◆ TEKS DOKUMEN

------

Lauren Sallan, ahli paleontologi dari Universitas Pennsylvania, meyakini bahwa kehidupan alien berbentuk mikroba - hanya karena begitu banyak cara untuk menjadi mikroba.
Dalam hal bila alien ternyata bersel banyak, katanya, berbagai hal menjadi lebih rumit. "Kita akan menyadari bahwa mereka melakukan aktivitas yang sama karena segalanya berfokus pada pengambilan energi atau mengonsumsi sesuatu untuk mendapatkan energi," ungkapnya. "Akan tetapi cara mereka melakukannya akan sangat tidak terduga."
"Kami benar-benar tidak tahu apa saja batasan kehidupan," ujar David Charbonneau, profesor astronomi di Universitas Harvard, yang menambahkan bahwa itulah mengapa kita perlu mengirimkan lebih banyak pesawat ruang angkasa untuk memeriksa satelit-satelit tersebut.
Maka itu, rencana untuk melakukannya menjadi kabar yang baik.
NASA mengumumkan pada musim panas ini bahwa misi Dragonfly akan diluncurkan pada tahun 2026 dan diperkirakan akan tiba di satelit Titan pada tahun 2034. Pesawat ruang angkasa itu akan mendaratkan sejenis robot berbentuk drone untuk mengeksplorasi puluhan lokasi yang menjanjikan dan mencari tanda-tanda kehidupan.
NASA juga tengah menjajaki kemungkinan untuk mengirim kapal selam otonom untuk meneliti lautan utara terbesar satelit Titan, Kraken Mare, yang membentang selebar 1.000 kilometer, dengan kedalaman diperkirakan 300 meter, seukuran dengan Great Lakes di Amerika Utara.
Ini akan menjadi pertama kalinya dilakukan eksplorasi laut di luar Bumi, dan hal ini juga dapat memberi gambaran seperti apa sebaiknya desain kapal selam masa depan untuk dapat mengeksplorasi perairan bawah permukaan Europa dan satelit lainnya.
Misi itu masih dalam tahap konsep, sekitar 20 tahun lagi, di mana para ilmuwan dan insinyur akan mulai mencari tahu bagaimana cara membuat kapal selam tersebut.
Menariknya, Titan juga diperkirakan memiliki lautan air jauh di bawah lapisan luar esnya, yang bisa berarti bahwa selain kehidupan eksotisnya di permukaan yang bergantung pada zat metana cair, mungkin juga terdapat kehidupan yang lebih mirip kehidupan di Bumi di bawah permukaannya.
Kemungkinan lain untuk berlapis-lapis jenis kehidupan berbeda dalam satu dunia yang sama terdapat di satelit Jupiter bernama Ganymede.
Sejumlah ilmuwan meyakini bahwa satelit tersebut memiliki beberapa lapisan samudera yang berbeda, yang dipisahkan oleh beragam jenis es yang terbentuk pada kedalaman dan tekanan yang berbeda.
Jika memang seperti itu, setiap lapisan, secara teoritis, bisa menampung berbagai bentuk kehidupan yang menyesuaikan diri dengan kondisi setempat di kedalaman terkait.

------

◆ URAIAN TUGAS
Tuliskan ulang sebagian teks tentang kehidupan alien tanpa mengubah apa pun, mulai dari kata-kata "NASA mengumumkan pada" dan berhenti setelah "dan satelit lainnya.".

◆ DATA TERCATAT
------

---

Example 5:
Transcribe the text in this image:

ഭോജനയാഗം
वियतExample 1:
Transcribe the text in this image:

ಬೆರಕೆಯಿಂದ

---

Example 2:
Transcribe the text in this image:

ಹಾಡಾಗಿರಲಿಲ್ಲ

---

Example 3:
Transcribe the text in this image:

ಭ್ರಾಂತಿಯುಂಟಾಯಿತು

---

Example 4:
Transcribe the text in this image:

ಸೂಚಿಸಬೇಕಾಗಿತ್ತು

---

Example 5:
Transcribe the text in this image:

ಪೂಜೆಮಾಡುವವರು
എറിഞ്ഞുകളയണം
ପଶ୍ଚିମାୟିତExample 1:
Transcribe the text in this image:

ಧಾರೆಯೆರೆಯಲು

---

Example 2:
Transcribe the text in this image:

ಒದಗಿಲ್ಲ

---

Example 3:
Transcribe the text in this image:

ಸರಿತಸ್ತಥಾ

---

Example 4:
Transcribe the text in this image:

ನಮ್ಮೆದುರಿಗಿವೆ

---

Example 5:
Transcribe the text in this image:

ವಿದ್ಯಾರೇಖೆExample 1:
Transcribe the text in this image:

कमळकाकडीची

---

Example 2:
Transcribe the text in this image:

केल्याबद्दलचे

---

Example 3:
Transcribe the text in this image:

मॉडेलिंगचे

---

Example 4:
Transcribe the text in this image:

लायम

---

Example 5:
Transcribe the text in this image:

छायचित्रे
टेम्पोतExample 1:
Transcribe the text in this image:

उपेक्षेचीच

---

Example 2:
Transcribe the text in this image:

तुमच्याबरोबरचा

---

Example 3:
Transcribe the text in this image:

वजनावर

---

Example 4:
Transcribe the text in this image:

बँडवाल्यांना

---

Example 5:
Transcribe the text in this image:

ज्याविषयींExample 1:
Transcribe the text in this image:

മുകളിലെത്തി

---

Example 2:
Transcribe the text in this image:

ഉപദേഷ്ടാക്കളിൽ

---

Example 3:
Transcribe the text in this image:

------

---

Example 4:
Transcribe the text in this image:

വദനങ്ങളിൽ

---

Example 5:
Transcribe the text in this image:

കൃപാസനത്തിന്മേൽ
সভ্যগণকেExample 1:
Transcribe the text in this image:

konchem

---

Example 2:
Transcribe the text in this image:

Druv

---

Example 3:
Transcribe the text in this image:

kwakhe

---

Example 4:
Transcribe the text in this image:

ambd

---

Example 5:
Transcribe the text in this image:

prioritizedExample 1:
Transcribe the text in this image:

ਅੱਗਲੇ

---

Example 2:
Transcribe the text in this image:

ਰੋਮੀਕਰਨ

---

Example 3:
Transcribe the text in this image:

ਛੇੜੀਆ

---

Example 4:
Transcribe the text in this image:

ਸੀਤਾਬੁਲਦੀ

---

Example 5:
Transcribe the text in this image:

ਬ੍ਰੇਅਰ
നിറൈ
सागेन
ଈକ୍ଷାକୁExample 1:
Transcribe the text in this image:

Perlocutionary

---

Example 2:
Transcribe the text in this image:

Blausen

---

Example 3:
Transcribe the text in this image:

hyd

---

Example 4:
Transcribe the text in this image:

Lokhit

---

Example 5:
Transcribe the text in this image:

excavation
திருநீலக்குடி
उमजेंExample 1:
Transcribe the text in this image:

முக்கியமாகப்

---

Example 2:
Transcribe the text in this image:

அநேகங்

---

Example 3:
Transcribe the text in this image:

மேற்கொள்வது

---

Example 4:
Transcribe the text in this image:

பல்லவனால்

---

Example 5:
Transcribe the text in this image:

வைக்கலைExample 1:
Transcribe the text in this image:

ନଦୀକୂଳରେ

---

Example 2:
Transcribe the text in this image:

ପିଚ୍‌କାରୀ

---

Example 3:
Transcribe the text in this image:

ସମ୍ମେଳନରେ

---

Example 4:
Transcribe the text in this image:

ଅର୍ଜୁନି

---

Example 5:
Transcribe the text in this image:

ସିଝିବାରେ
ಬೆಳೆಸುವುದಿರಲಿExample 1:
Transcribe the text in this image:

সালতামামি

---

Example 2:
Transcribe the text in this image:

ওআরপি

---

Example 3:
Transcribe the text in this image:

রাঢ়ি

------

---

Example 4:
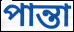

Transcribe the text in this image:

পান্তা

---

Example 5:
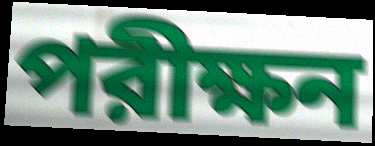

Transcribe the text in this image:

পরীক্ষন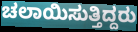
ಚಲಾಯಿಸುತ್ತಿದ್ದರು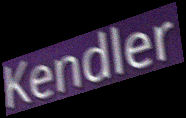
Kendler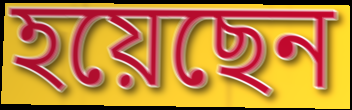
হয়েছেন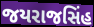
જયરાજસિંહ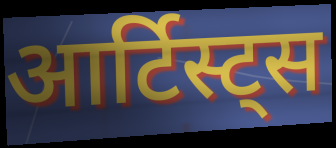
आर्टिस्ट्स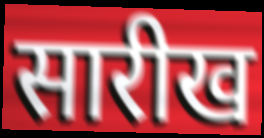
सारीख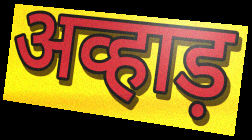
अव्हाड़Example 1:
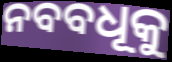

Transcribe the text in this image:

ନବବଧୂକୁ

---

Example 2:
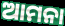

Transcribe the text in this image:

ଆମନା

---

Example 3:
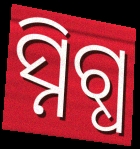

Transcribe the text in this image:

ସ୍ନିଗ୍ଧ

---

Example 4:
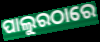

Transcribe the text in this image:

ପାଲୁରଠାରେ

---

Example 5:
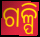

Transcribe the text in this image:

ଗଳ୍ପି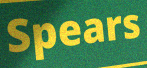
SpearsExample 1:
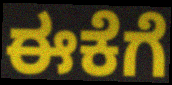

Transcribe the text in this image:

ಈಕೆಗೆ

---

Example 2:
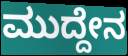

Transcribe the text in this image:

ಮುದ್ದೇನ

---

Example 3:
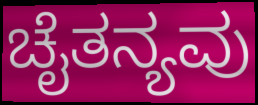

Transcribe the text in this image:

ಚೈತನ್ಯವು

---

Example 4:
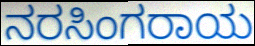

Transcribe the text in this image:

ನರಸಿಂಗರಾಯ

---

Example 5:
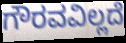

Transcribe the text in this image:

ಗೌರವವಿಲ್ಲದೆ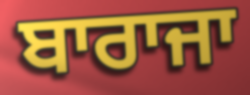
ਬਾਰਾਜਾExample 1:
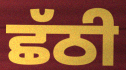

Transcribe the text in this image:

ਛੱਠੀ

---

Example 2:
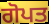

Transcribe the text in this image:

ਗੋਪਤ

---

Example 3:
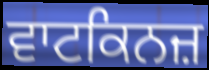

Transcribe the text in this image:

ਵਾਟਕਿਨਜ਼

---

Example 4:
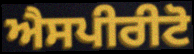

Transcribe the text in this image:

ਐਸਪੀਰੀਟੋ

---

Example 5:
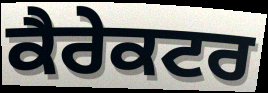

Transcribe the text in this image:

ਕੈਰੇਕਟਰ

------

◆ JAWABAN BENAR
NASA mengumumkan pada musim panas ini bahwa misi Dragonfly akan diluncurkan pada tahun 2026 dan diperkirakan akan tiba di satelit Titan pada tahun 2034. Pesawat ruang angkasa itu akan mendaratkan sejenis robot berbentuk drone untuk mengeksplorasi puluhan lokasi yang menjanjikan dan mencari tanda-tanda kehidupan.
NASA juga tengah menjajaki kemungkinan untuk mengirim kapal selam otonom untuk meneliti lautan utara terbesar satelit Titan, Kraken Mare, yang membentang selebar 1.000 kilometer, dengan kedalaman diperkirakan 300 meter, seukuran dengan Great Lakes di Amerika Utara.
Ini akan menjadi pertama kalinya dilakukan eksplorasi laut di luar Bumi, dan hal ini juga dapat memberi gambaran seperti apa sebaiknya desain kapal selam masa depan untuk dapat mengeksplorasi perairan bawah permukaan Europa dan satelit lainnya.